§ Provided entries:
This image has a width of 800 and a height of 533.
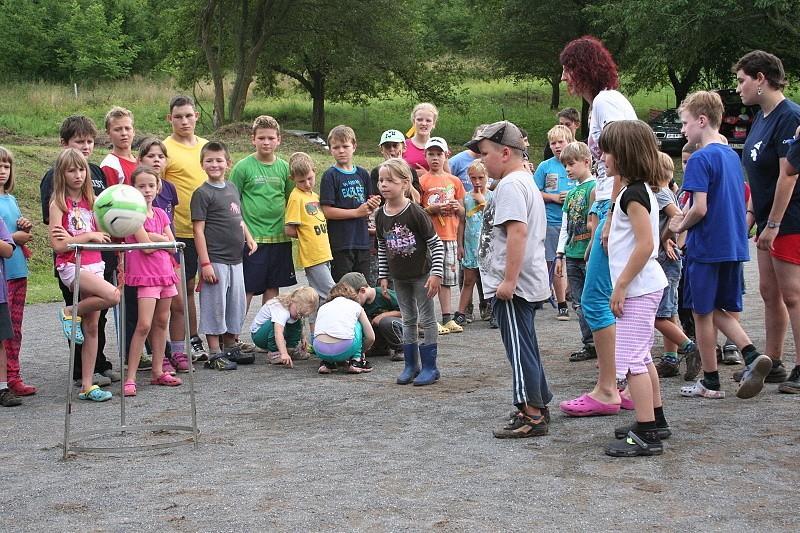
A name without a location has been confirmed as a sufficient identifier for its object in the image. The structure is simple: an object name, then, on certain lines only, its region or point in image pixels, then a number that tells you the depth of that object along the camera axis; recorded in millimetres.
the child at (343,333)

--

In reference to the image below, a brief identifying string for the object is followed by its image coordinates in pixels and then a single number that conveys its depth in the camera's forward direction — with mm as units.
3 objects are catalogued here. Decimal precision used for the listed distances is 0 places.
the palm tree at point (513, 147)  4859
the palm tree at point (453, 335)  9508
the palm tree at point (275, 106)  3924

§ Activity: From the line holding "the palm tree at point (453, 335)" to the line holding "the palm tree at point (275, 106)", inclusive, restate each line above exactly as written.

§ Reply:
the palm tree at point (453, 335)  9508
the palm tree at point (275, 106)  3924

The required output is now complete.